The Madonna of the Mountains

Written by Elise Valmorbida
Review by Jasmina Svenne

This is the story of one woman’s struggles to maintain her marriage and particularly to protect her children during the Fascist Era and its immediate aftermath in 20th-century Italy. By 1923, at the age of 25, Maria Vittoria is considered almost too old to marry. It was her misfortune to be young during World War I, and her father refuses to let her marry anyone obviously scarred by the war against the Austrians. When her father finds an apparently strong, ambitious suitor for her, however, it is only the beginning of her trials. But no matter where she goes or what happens to her, her mother’s statue of the Madonna of the Mountains goes with her as her mentor and her conscience.

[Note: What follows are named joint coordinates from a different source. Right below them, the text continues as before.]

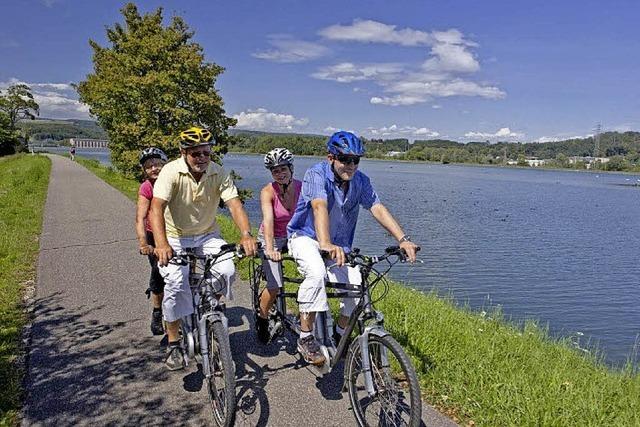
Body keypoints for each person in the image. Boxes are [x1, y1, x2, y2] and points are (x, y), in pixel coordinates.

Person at [287, 131, 419, 366]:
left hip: (338, 245)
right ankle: (306, 337)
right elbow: (319, 206)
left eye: (355, 160)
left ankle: (340, 331)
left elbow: (377, 207)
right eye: (345, 159)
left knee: (358, 283)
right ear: (331, 158)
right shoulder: (316, 174)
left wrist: (403, 238)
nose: (350, 165)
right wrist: (325, 244)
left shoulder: (360, 181)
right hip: (306, 237)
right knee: (316, 273)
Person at [150, 126, 257, 371]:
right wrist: (162, 244)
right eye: (195, 153)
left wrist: (245, 235)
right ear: (183, 152)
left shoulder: (218, 172)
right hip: (175, 236)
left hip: (207, 235)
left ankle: (212, 306)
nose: (201, 158)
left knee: (227, 270)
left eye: (206, 153)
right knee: (176, 284)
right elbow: (156, 208)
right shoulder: (170, 172)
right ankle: (174, 343)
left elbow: (234, 205)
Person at [255, 148, 302, 343]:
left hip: (294, 235)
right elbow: (268, 221)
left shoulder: (302, 187)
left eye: (283, 169)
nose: (280, 174)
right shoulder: (268, 191)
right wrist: (269, 248)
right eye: (275, 171)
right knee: (274, 285)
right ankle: (262, 318)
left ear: (291, 168)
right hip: (270, 237)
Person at [135, 147, 169, 336]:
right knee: (159, 270)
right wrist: (143, 244)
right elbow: (140, 217)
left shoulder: (174, 182)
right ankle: (157, 311)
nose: (154, 169)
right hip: (153, 236)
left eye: (157, 164)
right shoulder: (147, 187)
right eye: (149, 166)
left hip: (175, 233)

This is a sumptuously written book, even when it is portraying manual labour or the hardships of war. The author’s Italian-Australian background suggests that she has drawn upon family history to help her create the atmosphere of the time and the day-to-day life of an ordinary family in the Veneto region, whether farming in the mountains or shop-keeping in the plains below. Tiny details – about food, traditions, primitive methods of doing the laundry, or working with silkworms – come across as convincing in their precision. Anyone seeking a high-octane, break-neck rollercoaster of a novel should look elsewhere – this book is far too subtle and nuanced for that, even when dealing with potentially life-threatening situations as the Montanari family tries not to antagonise Fascists, Nazis, Partisans and those seeking post-war reprisals. The characters are complex and often at war with themselves, but also in many ways unknowable, in the way real people are. A novel to savour.